Mientras tanto, los congresistas ungieron a la vicepresidenta, Dina Boluarte, una política de segunda fila, como nueva gobernante, mientras los parlamentarios se deshacían en aplausos y vítores a los verdaderos triunfadores de la jornada: los jefes militares que observaban la sesión desde la galería del Palacio Legislativo.
No deja de ser irónico que la primera vez en que Castillo se decidió a romper con la inercia termine con su caída y con el mote infamante de “golpista”.
En efecto, desde el día de su elección, Castillo enfrentó maniobras que buscaban, primero, impedir que asumiera y, después, derrocarlo.
Aislado y asediado, se rodeó de políticos de viejo cuño, que desacreditaron su gobierno, y que tuvo que reemplazar, en una sucesión cada vez más febril, con personeros cada vez más ineptos y corruptos. Debido a esa errática conducta, Castillo terminó alienado del partido que lo había postulado en las elecciones, Perú Libre. Sus otros aliados políticos en la “izquierda” usufructuaron de cargos y prebendas, para después pasarse al lado de los golpistas.

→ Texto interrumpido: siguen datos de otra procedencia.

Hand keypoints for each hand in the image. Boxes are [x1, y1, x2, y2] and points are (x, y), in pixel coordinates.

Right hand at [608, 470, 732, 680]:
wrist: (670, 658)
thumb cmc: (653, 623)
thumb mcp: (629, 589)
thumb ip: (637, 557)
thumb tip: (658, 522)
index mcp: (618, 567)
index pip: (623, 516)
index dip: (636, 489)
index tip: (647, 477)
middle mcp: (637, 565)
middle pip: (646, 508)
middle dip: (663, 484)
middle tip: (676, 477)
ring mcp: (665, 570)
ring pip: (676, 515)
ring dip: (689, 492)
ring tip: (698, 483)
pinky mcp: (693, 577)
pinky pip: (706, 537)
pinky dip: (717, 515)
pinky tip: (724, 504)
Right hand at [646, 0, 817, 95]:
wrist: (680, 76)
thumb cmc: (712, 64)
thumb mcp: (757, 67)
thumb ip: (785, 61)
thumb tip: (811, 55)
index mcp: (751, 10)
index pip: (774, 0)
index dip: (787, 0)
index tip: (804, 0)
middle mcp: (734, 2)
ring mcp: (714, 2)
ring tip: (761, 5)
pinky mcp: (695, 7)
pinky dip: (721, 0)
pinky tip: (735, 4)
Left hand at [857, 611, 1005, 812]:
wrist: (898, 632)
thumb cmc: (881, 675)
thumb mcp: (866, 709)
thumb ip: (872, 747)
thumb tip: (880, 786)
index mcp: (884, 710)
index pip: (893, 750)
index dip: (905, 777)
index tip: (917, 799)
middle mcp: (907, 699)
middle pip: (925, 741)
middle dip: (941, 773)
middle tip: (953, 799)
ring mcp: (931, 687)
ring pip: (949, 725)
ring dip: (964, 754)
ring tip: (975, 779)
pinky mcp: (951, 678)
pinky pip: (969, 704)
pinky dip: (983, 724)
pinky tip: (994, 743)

Hasta que, al final, cayó en una trampa tendida por sus adversarios. Porque, de ser haber intentado un “golpe”, como se le acusa, lo hizo sin contar con las más mínimas herramientas para ello y sin voluntad de siquiera intentar su éxito.
Sus enemigos, los verdaderos golpistas, que hoy celebran su victoria, en cambio, se visten con los ropajes sucios de “demócratas” y defensores del “Estado de Derecho”.
Pedro Castillo declaró en su último discurso que para aquellos que buscaban su derrocamiento y que “representan a los grandes monopolios y oligopolios”, “no es posible que un campesino gobierne al país y lo haga con preferencia para la satisfacción de acuciantes necesidades de la población más vulnerable”.
Se equivoca Castillo. Y en eso radica su error político más grande.
Sí es posible que un campesino gobierne el Perú.
Pero, para ello, debe apoyarse en esos mismos campesinos, en las masas populares que lo elevaron, en contra de todo pronóstico a la presidencia, y responder exclusivamente a sus intereses acuciantes. Para ello, debe apelar a la fuerza del pueblo y combatir a sus enemigos, sin concesiones y sin cuartel.
Porque aquellos enemigos no trepidan nada para defender sus intereses.